Siendo alumno de teología, un profesor de pastoral, tratando de evidenciar el distanciamiento que a veces se produce entre la devoción popular y la liturgia, nos confesaba que, en sus tiempos de joven cofrade, al regresar de la procesión del Sábado Santo le chocaba ver que, en el exterior de la iglesia, ardía una pequeña hoguera alrededor de la cual se iba juntando gente. El sentido de aquel fuego lo descubriría años después, durante el tiempo del noviciado, siguiendo su vocación religiosa. Aquella anécdota me sorprendió porque, afortunadamente, he podido vivir desde niño la vigilia pascual como una de las celebraciones más sentidas y hermosas de todo el año. Y es que cuando los padres de la Iglesia la llaman «madre de todas las santas vigilias» será por algo.
De noche, la iglesia a oscuras, el cirio pascual camina disipando las sombras con su luz, nos va guiando, unos a otros nos pasamos el testigo: es la luz de Jesús Resucitado. La iglesia se ilumina poco a poco. Escuchamos el canto del pregón pascual: «Exulten por fin los coros de los ángeles, exulten las jerarquías del cielo, y, por la victoria de Rey tan poderoso, que las trompetas anuncien la salvación».
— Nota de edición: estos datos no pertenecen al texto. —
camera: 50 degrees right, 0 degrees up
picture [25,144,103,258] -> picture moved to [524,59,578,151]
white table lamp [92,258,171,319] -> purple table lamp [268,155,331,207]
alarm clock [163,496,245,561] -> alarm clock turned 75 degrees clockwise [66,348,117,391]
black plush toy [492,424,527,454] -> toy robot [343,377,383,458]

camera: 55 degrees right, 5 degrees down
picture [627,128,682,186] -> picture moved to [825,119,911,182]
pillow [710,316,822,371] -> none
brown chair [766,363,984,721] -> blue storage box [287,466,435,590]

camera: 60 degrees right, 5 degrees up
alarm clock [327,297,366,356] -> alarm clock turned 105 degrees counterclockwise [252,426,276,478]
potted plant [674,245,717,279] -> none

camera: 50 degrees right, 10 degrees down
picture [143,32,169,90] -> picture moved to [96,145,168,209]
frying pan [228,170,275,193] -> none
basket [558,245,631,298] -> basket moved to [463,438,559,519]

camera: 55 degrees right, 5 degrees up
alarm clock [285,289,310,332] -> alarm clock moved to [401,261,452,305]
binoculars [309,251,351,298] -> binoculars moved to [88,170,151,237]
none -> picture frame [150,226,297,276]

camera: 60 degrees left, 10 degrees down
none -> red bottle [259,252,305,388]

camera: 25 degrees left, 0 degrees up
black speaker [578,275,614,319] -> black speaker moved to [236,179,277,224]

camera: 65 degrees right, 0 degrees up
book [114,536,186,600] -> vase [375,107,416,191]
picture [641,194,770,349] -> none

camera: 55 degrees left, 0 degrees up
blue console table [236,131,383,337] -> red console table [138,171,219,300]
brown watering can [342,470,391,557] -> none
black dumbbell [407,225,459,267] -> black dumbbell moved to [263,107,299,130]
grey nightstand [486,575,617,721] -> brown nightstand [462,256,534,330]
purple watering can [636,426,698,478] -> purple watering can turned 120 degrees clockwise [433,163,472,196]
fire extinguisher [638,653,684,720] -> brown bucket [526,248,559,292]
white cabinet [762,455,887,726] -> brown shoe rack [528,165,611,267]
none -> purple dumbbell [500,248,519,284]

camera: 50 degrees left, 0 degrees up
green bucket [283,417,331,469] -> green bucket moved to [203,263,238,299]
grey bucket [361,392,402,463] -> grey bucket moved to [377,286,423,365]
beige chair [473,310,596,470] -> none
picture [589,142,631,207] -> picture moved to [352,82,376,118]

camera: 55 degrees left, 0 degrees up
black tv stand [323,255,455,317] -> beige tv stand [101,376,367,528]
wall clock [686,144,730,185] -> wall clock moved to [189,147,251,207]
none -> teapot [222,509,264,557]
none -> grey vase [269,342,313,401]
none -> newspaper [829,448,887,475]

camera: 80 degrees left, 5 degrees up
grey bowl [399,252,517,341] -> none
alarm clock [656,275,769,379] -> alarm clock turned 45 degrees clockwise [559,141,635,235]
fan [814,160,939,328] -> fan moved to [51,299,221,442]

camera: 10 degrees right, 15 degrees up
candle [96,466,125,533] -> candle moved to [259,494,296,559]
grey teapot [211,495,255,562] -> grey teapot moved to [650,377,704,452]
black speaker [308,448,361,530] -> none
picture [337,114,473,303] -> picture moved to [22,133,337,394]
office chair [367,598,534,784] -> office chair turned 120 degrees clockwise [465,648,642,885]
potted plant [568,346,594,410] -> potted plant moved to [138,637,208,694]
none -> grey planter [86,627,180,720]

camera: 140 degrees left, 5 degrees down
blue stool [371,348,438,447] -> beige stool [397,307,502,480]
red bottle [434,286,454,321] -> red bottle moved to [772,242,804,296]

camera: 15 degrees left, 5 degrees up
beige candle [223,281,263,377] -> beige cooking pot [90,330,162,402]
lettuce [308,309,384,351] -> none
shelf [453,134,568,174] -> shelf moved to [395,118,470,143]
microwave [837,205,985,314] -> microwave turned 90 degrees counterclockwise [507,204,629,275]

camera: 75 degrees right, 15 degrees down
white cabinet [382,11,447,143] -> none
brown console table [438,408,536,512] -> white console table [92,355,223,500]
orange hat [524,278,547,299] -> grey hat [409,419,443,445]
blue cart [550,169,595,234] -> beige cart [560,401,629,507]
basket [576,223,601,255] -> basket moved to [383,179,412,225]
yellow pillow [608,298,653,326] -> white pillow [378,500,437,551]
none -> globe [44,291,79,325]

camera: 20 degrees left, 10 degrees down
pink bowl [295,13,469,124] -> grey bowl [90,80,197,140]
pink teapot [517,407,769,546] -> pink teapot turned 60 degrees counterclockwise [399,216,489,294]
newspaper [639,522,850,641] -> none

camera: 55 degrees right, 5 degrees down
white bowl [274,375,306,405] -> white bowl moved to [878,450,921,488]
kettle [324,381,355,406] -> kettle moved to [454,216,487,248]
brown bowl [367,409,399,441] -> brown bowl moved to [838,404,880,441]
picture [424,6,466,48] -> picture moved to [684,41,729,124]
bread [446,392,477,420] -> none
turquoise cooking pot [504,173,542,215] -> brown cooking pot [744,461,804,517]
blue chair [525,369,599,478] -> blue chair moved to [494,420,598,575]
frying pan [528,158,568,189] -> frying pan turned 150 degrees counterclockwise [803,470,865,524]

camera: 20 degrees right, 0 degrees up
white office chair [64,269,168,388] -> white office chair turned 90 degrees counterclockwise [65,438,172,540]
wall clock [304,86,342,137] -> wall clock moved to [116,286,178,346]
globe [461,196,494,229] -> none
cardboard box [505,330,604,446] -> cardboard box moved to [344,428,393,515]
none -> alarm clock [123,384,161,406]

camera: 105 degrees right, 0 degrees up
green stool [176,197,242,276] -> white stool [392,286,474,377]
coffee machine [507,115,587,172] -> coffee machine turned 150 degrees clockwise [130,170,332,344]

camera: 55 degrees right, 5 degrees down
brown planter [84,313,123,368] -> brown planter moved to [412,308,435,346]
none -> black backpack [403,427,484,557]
En espíritu de oración, de «vigilia», leemos los grandes acontecimientos de la historia de la salvación, desde la creación, el paso de los israelitas por el Mar Rojo, hasta el momento culminante de la resurrección de Cristo. Las campanas se unen al canto del Gloria y resuena de nuevo el Aleluya como himno de victoria.
Es la noche bautismal por excelencia, en la que los cristianos de los primeros siglos, que se habían preparado durante largo tiempo, recibían por fin el bautismo. Como réplica, aunque no siempre se celebren bautismos, el sacerdote bendice el agua y todos renovamos nuestras promesas bautismales recibiendo la aspersión del agua bendita en recuerdo de nuestro bautismo.
Y, lo que es más importante, celebramos la Eucaristía, memorial del misterio pascual de Cristo, que en el pan y en el vino se hace vivo y presente en medio de nosotros para alimentarnos y comunicarnos su vida.
Sin duda, uno de esos momentos cruciales para reavivar la fe.